Problem statement: From the records below, give the number of lines that include the word "object". Add no other words.

Items listed in a dataset:
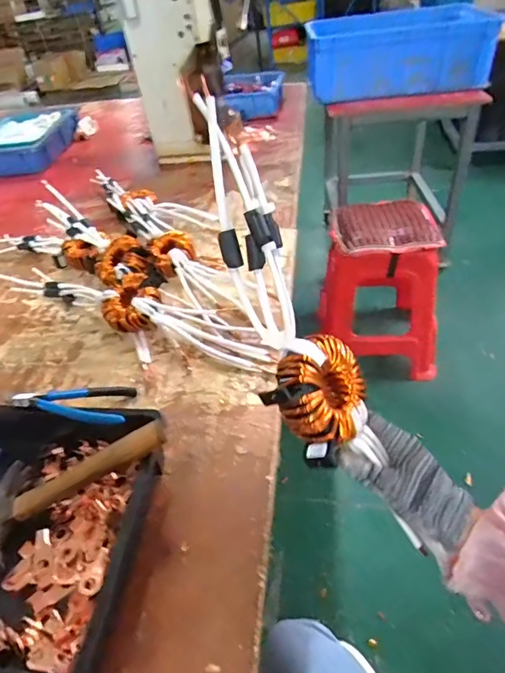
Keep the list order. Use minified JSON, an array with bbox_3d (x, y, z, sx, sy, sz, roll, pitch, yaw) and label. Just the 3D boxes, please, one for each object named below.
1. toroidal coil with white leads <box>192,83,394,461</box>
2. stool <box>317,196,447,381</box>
[{"bbox_3d":[0.027,-0.034,0.369,0.082,0.319,0.045,-24,3,-22],"label":"toroidal coil with white leads"},{"bbox_3d":[0.396,-0.153,1.353,0.338,0.429,0.339,-2,42,6],"label":"stool"}]

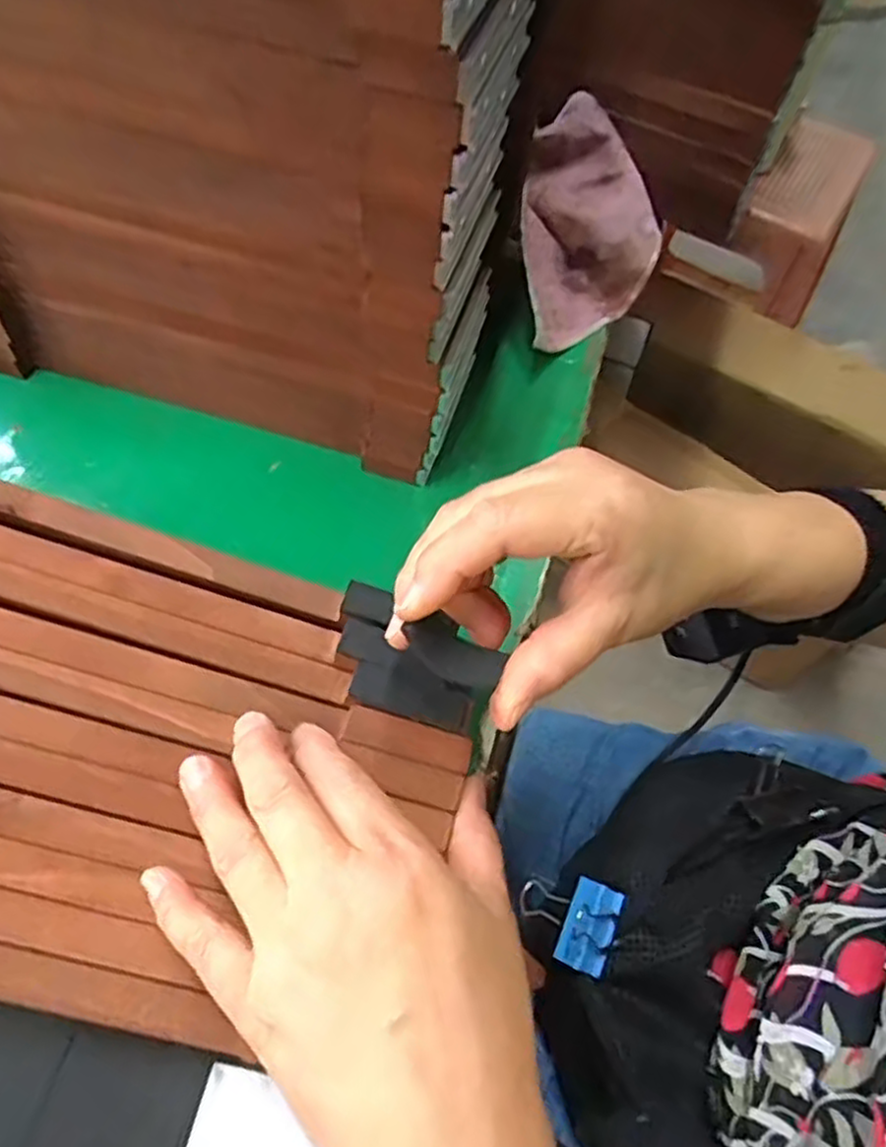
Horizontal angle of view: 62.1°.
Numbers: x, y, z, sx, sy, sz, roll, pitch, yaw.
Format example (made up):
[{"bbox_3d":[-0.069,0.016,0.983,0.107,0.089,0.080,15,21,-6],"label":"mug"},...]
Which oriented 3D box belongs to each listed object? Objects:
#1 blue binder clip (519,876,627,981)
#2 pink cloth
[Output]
[{"bbox_3d":[0.062,0.169,0.362,0.048,0.016,0.040,21,62,8],"label":"blue binder clip"},{"bbox_3d":[0.101,-0.231,0.505,0.095,0.076,0.179,8,60,0],"label":"pink cloth"}]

Your response: 2